Pour mettre une grosse garnison dans Mascara, il y fallait réunir de gros approvisionnemens. Rentré le 3 juin à Mostaganem, le général Bugeaud en repartit le 7, avec un énorme convoi, qui, trois jours après, versait son chargement dans les magasins de la place. En descendant de cheval, le gouverneur fit appeler le capitaine de Martimprey, et lui dicta sur l’heure le tarif des prix à payer par l’intendance pour les grains et la paille que les troupes allaient récolter. « Vous voyez, dit-il au jeune officier, que je veux mettre vos idées à l’essai. Vous serez récompensé si elles portent fruit ; dans le cas contraire, vous aurez à vous repentir de vos erreurs. » Le capitaine n’eut pas à se repentir. Comme son grade ne lui donnait : pas assez d’autorité pour diriger en chef l’opération à laquelle toutes les troupes devaient prendre part, il fut mis sous les ordres du colonel Randon, du 2e chasseurs d’Afrique, et lui servit, dans cette campagne agricole, de chef d’état-major.

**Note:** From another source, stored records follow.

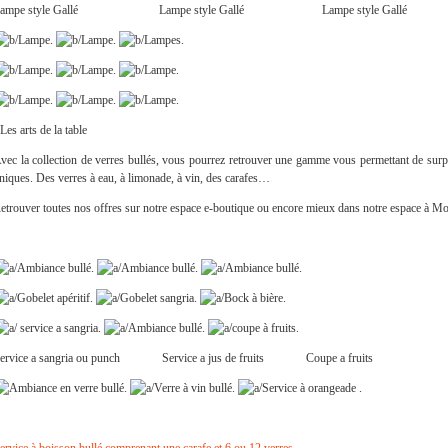
Lampe style Gallé Lampe style Gallé Lampe style Gallé
 Les arts de la table
vec la collection de verres bullés, vous pourrez retrouver une gamme vous permettant de surp
niques. Des verres à eau, à limonade, à vin, des carafes…
etrouver toutes nos offres sur notre espace e-boutique ou encore mieux dans notre espace à M
ervice a sangria ou punch Service a jus de fruits Coupe a fruits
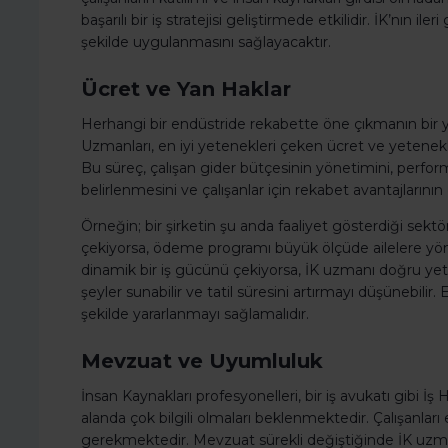
başarılı bir iş stratejisi geliştirmede etkilidir. İK’nın ileri
şekilde uygulanmasını sağlayacaktır.
Ücret ve Yan Haklar
Herhangi bir endüstride rekabette öne çıkmanın bir yo
Uzmanları, en iyi yetenekleri çeken ücret ve yetenekler
Bu süreç, çalışan gider bütçesinin yönetimini, performa
belirlenmesini ve çalışanlar için rekabet avantajlarının g
Örneğin; bir şirketin şu anda faaliyet gösterdiği sektör,
çekiyorsa, ödeme programı büyük ölçüde ailelere yöneli
dinamik bir iş gücünü çekiyorsa, İK uzmanı doğru yete
şeyler sunabilir ve tatil süresini artırmayı düşünebilir.
şekilde yararlanmayı sağlamalıdır.
Mevzuat ve Uyumluluk
İnsan Kaynakları profesyonelleri, bir iş avukatı gibi
alanda çok bilgili olmaları beklenmektedir. Çalışanlar
gerekmektedir. Mevzuat sürekli değiştiğinde İK uzma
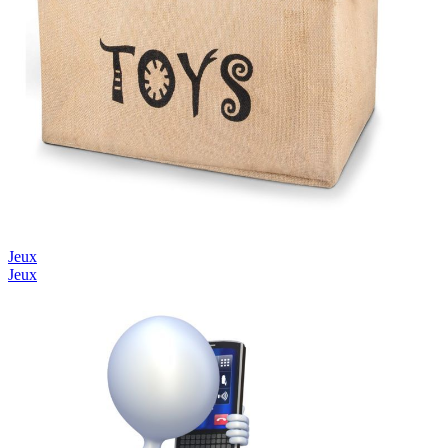
Jeux
Jeux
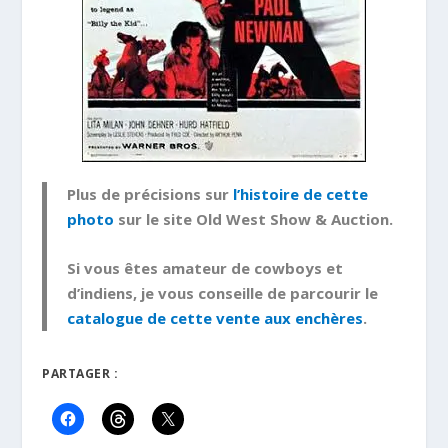
Plus de précisions sur
l’histoire de cette
photo
sur le site Old West Show & Auction.
Si vous êtes amateur de cowboys et
d’indiens, je vous conseille de parcourir le
catalogue de cette vente aux enchères
.
PARTAGER :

La plaine d’Eghris est immense et féconde ; du 13 au 24 juin, on y fit, la faucille en main, le fusil en bandoulière, les métives ; il y avait bien un peu de temps de perdu à surveiller les nombreux cavaliers qui de loin voyaient avec déplaisir moissonner leurs champs. En fin de compte, on introduisit dans Mascara 2,500 quintaux métriques, de paille, autant d’orge, et seulement 140 de froment. Ce n’était pas assez pour y laisser encore ce que le gouverneur appelait « une force agissante, » mais c’était un bon commencement.

Le 25 juin, la corps expéditionnaire revint par El-Bordj à Mostaganem ; il y arriva le 27, n’ayant eu, dans, la montagne, qu’une fusillade sans conséquence à l’arrière-garde. Le général Bugeaud avait laissé dans Mascara, trois bataillons sous les ordres du commandant Géry, qui fut bientôt après nommé lieutenant-colonel. Beaucoup d’officiers, La Moricière en tête, étaient d’avis qu’il eût mieux valu y installer d’ores et déjà une garnison beaucoup plus nombreuse, capable, à force d’audace et d’activité, de vivre aux dépens de l’ennemi, sans avoir besoin de ravitaillement ; C’était bien la pensée du gouverneur ; mais le moment ne lui paraissait pas encore venu, de tenter une expérience qui, pour être efficace et décisive, exigeait des garanties plus sérieuses.